[[ SOURCE DATA, beginning ]]
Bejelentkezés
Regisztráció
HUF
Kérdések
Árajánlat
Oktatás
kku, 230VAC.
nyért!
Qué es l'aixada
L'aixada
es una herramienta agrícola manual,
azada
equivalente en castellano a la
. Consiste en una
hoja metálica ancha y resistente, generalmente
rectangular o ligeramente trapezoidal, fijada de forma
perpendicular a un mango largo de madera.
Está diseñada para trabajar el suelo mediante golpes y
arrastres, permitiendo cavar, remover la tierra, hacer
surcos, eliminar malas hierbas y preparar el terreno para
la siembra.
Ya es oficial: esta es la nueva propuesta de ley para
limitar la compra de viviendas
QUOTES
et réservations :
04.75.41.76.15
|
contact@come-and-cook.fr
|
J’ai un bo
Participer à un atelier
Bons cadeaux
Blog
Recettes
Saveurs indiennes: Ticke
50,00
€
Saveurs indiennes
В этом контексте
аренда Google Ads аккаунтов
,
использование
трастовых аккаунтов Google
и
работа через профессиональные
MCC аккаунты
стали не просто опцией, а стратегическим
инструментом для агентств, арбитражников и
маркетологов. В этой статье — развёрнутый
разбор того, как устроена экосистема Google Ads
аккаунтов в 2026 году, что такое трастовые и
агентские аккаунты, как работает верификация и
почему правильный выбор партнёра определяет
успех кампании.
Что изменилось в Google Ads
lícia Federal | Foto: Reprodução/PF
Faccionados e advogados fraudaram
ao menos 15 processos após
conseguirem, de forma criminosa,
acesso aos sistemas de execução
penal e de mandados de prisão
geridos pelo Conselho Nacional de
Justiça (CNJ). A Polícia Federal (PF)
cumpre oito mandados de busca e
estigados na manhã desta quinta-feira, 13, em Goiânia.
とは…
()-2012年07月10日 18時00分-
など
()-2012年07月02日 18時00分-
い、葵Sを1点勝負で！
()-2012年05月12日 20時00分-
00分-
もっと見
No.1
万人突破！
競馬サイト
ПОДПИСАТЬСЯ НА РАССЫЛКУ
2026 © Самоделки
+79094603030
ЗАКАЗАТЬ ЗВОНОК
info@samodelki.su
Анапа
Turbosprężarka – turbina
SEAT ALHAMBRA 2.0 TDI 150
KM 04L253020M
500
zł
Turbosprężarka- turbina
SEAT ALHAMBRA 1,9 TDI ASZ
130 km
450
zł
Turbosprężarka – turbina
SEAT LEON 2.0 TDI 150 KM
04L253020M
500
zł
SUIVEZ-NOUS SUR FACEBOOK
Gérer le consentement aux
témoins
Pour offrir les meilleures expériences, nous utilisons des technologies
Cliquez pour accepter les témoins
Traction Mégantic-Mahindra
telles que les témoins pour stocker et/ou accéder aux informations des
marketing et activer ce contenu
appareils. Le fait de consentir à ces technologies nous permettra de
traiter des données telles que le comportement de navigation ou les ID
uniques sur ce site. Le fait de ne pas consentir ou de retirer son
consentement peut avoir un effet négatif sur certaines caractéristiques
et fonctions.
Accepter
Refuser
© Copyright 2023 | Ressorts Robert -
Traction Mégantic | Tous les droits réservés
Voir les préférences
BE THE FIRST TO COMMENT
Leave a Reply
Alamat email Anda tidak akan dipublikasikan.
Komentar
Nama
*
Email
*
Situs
[[ SOURCE DATA, end ]]
■ TASK DESCRIPTION ■
Start from the line that holds "Leave a Reply" and print each line to the end of the records exactly, leaving out everything before it.

■ ANSWER TO THE PROBLEM ■
Leave a Reply
Alamat email Anda tidak akan dipublikasikan.
Komentar
Nama
*
Email
*
Situs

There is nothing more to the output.